Counsel and the panel also discussed factual details in the record: the children remain young enough that after-school care and summer daycare remain relevant; one child was identified in argument as being 7 years old. Counsel disagreed about whether the record contains specific evidence that the daycare provided specialized, medically-adjacent services (appellant's counsel said therapy was taking place at the daycare and was a reason the decision should be treated as a legal-custody matter; appellee's counsel replied the daycare did not itself provide ABA therapy, but that ABA therapists attended the daycare or the home).

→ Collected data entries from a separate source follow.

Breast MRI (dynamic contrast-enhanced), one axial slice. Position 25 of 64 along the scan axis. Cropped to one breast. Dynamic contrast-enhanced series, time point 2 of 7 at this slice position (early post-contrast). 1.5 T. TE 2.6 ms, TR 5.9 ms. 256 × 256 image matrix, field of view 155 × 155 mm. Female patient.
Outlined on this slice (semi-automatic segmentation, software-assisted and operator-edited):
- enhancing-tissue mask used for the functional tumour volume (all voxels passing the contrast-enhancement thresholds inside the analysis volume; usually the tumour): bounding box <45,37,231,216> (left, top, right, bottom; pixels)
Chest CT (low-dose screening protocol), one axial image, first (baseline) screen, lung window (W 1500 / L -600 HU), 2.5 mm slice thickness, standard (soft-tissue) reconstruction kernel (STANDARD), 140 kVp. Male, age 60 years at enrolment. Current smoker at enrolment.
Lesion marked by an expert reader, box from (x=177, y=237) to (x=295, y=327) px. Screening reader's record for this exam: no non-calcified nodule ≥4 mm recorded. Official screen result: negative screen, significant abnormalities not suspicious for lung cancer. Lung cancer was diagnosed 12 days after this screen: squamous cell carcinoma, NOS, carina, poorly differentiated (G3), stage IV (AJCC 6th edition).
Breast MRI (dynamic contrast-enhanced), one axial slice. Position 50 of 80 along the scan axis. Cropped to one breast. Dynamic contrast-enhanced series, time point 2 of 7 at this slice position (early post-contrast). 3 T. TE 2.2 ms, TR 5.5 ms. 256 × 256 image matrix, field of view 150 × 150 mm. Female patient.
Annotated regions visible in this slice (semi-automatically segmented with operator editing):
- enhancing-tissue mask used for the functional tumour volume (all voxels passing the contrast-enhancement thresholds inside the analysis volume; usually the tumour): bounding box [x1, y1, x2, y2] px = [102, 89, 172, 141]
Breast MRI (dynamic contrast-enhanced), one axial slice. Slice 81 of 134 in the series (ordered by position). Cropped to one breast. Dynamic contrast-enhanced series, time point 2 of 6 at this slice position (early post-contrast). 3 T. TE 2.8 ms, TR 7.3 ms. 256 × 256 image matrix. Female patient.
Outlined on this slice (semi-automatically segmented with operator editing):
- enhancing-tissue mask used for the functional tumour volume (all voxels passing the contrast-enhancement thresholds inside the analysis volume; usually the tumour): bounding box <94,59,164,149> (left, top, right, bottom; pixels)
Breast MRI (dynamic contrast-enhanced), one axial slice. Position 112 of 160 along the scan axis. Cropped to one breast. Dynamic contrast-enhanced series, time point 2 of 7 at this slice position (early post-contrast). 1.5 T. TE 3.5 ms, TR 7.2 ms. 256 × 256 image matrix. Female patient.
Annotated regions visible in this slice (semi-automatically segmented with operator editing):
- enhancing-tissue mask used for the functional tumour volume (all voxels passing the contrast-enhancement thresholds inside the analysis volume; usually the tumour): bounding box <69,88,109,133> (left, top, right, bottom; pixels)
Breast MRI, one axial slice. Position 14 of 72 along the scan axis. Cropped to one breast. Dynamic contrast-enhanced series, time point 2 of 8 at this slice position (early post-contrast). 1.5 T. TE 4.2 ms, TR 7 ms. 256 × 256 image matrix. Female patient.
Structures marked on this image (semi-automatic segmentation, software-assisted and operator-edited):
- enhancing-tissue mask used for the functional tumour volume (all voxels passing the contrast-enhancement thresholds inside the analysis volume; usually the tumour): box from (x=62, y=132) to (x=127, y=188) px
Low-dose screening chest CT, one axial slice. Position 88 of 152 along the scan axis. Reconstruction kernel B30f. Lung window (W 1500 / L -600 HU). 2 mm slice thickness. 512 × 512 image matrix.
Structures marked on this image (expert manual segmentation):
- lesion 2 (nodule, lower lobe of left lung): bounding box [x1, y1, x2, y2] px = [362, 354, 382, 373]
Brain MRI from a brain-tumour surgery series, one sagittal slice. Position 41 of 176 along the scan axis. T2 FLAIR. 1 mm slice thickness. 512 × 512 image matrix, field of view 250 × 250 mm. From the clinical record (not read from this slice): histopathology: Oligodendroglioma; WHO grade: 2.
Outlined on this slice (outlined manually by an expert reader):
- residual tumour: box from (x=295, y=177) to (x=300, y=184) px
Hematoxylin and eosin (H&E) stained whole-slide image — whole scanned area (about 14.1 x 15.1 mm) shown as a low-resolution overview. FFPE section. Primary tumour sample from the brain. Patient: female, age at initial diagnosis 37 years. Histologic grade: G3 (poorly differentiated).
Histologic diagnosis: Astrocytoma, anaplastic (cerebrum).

No final ruling by the appellate panel is recorded in the oral-argument transcript provided. The argument included a recorded suggestion that an issue concerning contempt had become moot; counsel agreed to clarify preservation questions about whether the petition below sought modification of the daycare-cost allocation. The panel told counsel how to communicate filings under the appellate rules and recessed argument.

The appeal centers on whether (1) the trial court abused its discretion in declining to expand James Duffin's parent time to an equal-parent-time schedule and (2) the court erred in treating daycare placement as a day-to-day decision rather than a legal-custody decision that would trigger consultation or a right-of-first-refusal remedy. The transcript shows the appellate panel questioned both the scope of appellate review of trial-court discretion and whether a line should be drawn by case law about when day-to-day practical decisions rise to the level of legal custody.

A decision by the Court of Appeals in this case would clarify how Utah trial courts should treat daycare placements when parents dispute day-to-day care, who bears childcare costs when parents disagree about placement, and how communication between parents affects eligibility for equal-parent-time allocations.